Perché hai scritto “La mafia nello zaino”?

Perché sono un siciliano e, per i siciliani, la Sicilia è tutto.
È madre, padre, casa, storia. La nostra essenza viene da questa terra che, per quanto vicina all’Italia, non sarà mai Italia.
Come tutti i siciliani emigrati, c’è un momento in cui si sente il desiderio di tornare e io, qualche anno fa, ho sentito quel desiderio tanto forte da decidere di tornare. Non potevo tornarci fisicamente, non avrebbe avuto alcun senso… ma ci potevo tornare usando lo stesso mezzo che ho usato per andare ovunque volessi: le parole. Così “La mafia nello zaino” è il mio ritorno a casa. In Sicilia.

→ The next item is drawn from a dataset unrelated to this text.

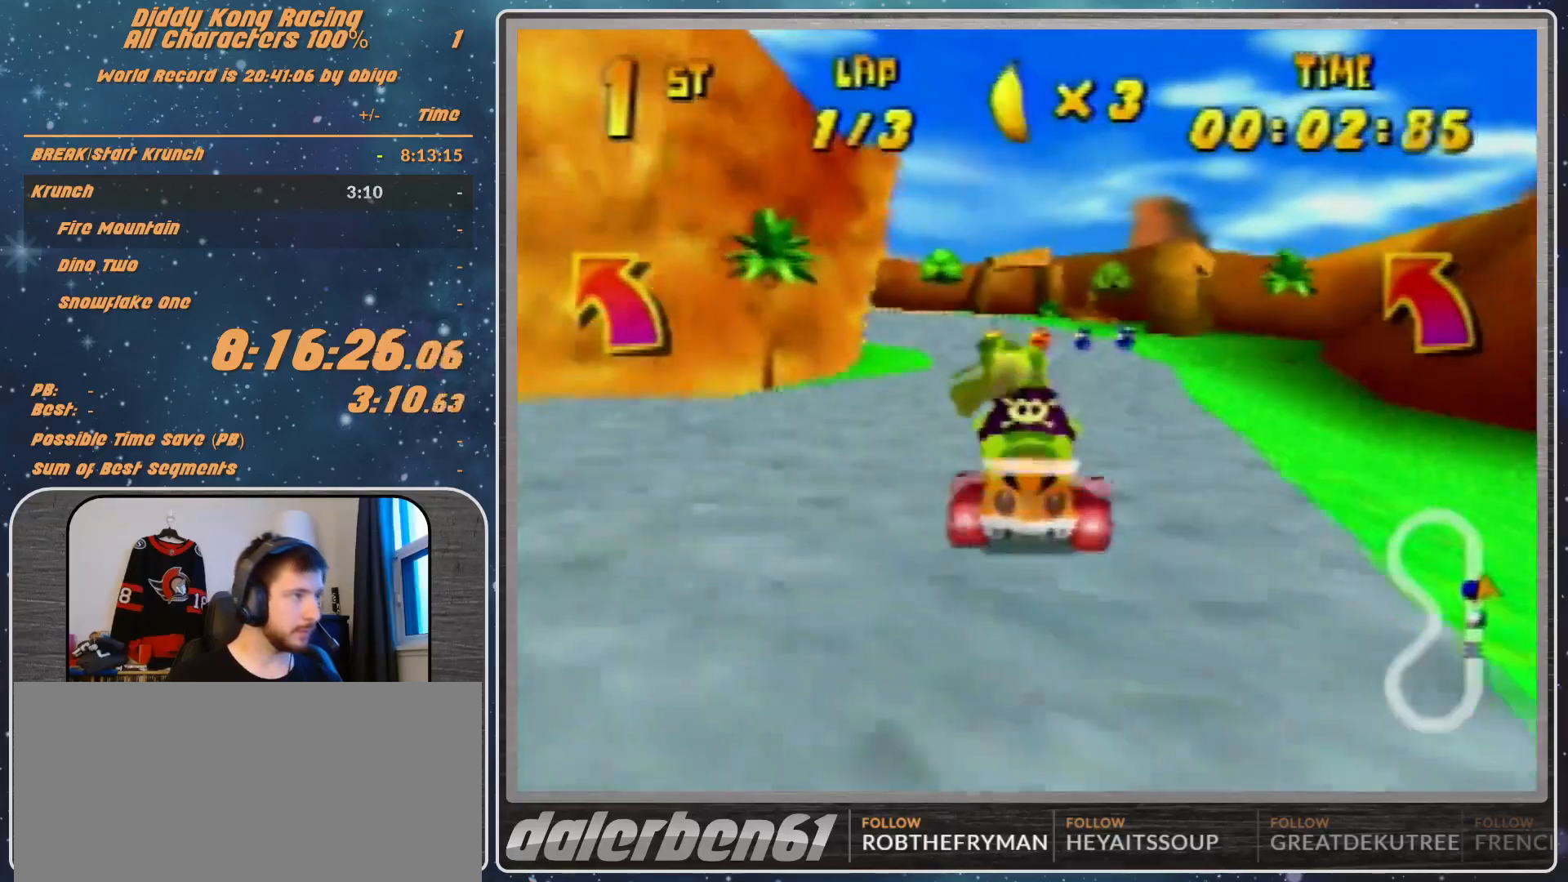
{"buttons": ["A", "R1"], "left_stick": "up-right", "events": [[67, "R1", "down"], [167, "A", "down"], [233, "A", "up"], [300, "A", "down"], [333, "left_stick", "up-left"], [367, "A", "up"], [433, "A", "down"], [433, "left_stick", "up-right"]]}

Il libro è raccontato da un piciriddu, un ragazzo di dodici anni che si pone la domanda: “Che cos’è la mafia?”. Ti somiglia? A chi ti sei ispirato?

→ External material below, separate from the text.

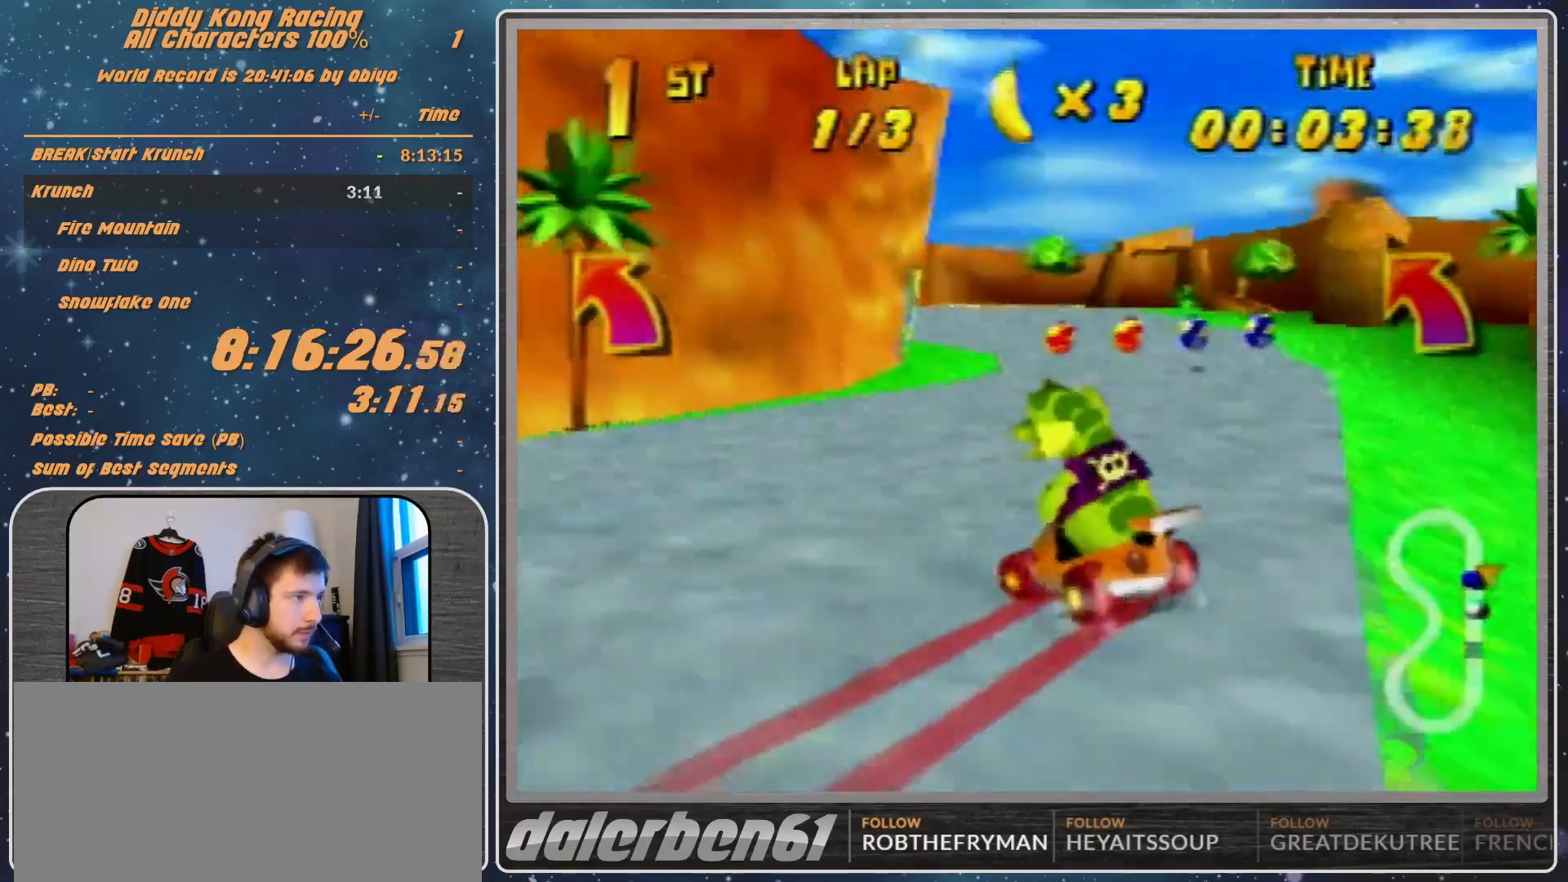
{"buttons": ["A", "R1"], "left_stick": "up-left", "events": [[67, "A", "up"], [67, "left_stick", "up-left"], [133, "A", "down"], [200, "A", "up"], [333, "A", "down"], [367, "A", "up"], [467, "A", "down"]]}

Quel picciriddu sono io, inutile nasconderlo. C’è una fondamentale componente autobiografica, in questo mio libro. In realtà, in ogni mio romanzo o racconto ci sono sempre io, in un modo o nell’altro… ma questo libro mi appartiene come non potrebbero mai appartenermi gli altri.
Quel che vede il mio picciriddu, i morti per strada, i morti di mafia e la mafia stessa, è quello che ho visto io fin da bambino. Quindi l’ho scritto tornando indietro, rimettendomi davanti al mio primo morto steso per terra, sotto un lenzuolo bianco, vicino la sala giochi che frequentavo… o ripensando a cosa provai quando vidi la prima pagina della Gazzetta del Sud raccontare di un ragazzo che conoscevo a cui avevano tagliato le mani per punizione.
A quei ricordi volevo dare un senso. Metterli al posto giusto. E ora stanno in un posto che secondo me è il loro posto.


“La mafia nello zaino” è un romanzo d’invenzione o ti ispiri a fatti realmente accaduti?

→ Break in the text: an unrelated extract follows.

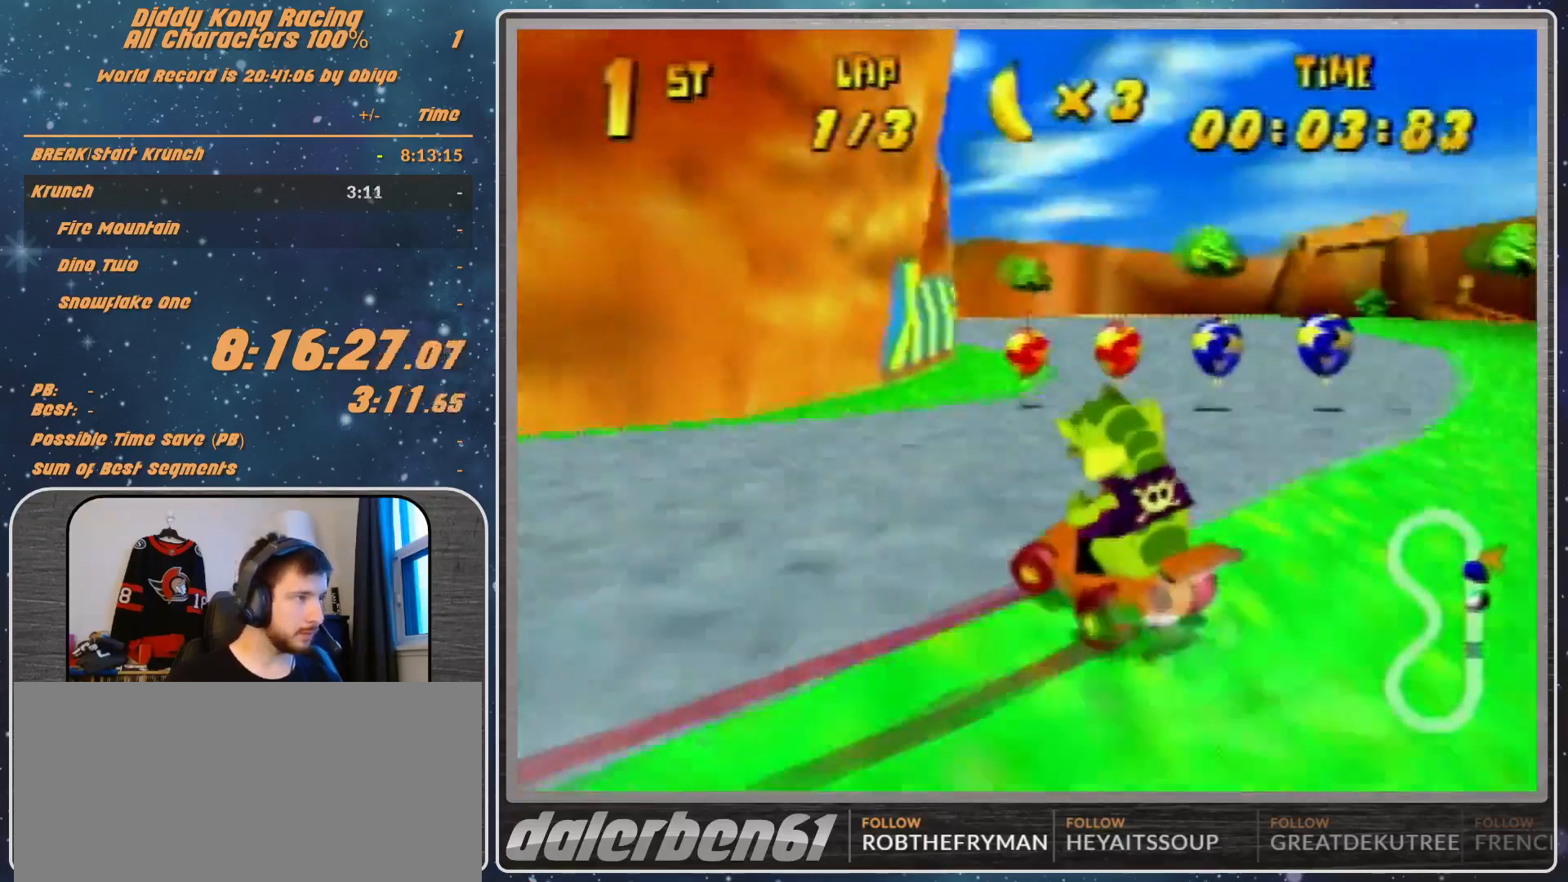
{"buttons": ["R1", "Z"], "left_stick": "up-left", "events": [[33, "A", "up"], [367, "R1", "up"], [433, "Z", "down"], [500, "R1", "down"]]}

Io ho smesso di essere un bambino il pomeriggio che hanno fatto esplodere Paolo Borsellino. Non dimenticherò mai quel giorno di luglio… le edizioni straordinarie dei telegiornali su tutti i canali.
Ho scritto questo romanzo perché volevo, tra le altre cose, dire grazie a un uomo che mi ha insegnato che nella vita puoi sì morire… ma nonostante la morte si può parlare alla gente e ispirarla a fare di meglio.
Ho voluto raccontare anche di padre Pino Puglisi… che nel mio libro è padre Pippo, un altro morto di mafia che tanto ha dato alla Sicilia per averne indietro una pallottola.
Decisamente, questo romanzo è fatto di persone vere a cui ho voluto mettere una maschera addosso, con nomi diversi in posti diversi, trasfigurandoli come abbiamo l’abitudine di fare noi siciliani. Ma chiunque li riconoscerà.


Perché il sottotitolo “Il bimbo, il nano e l’assassino”?

Perché tutta la storia si riassume così. Con un bimbo, un nano e un assassino. Con un bimbo che è Sicilia spontanea e ingenua, che rappresenta lo sguardo semplice di chi vive l’isola senza averla ancora capita; con un nano che è gigantesco ed è la Sicilia che fa paura, che rappresenta lo sguardo a un passato arcaico tutto fatto di parole strane, rituali e leggi del taglione; e poi c’è l’assassino che tutto sommato rappresenta la Sicilia che si adatta, a tutto pur di sopravvivere, con lo sguardo di chi dice di credere in un futuro migliore ma alla fine non ci crede più.
Per me è una fiaba e volevo qualcosa, nel titolo, che ricordasse una fiaba.


A quali lettori è rivolto il tuo romanzo? Cosa può convincere un lettore incerto a leggerlo?

Che a leggerlo sia un ragazzo o un adulto, è un libro che può essere aperto da tutti e a tutti può dare. O da tutti può prendere.
Perché leggerlo? Perché voglio pensare che vicino a certi libri di Pirandello, Sciascia, Camilleri o Bufalino, assieme alla grande narrativa siciliana e di Sicilia, questo mio picciriddu, fatto di carta e ricordi, ci stia benissimo e dica la sua, più e meglio di come potrebbe fare un siciliano in carne e ossa: sono orgoglioso di lui, perché dice le cose meglio di come avrei mai potuto dirle io.

Grazie.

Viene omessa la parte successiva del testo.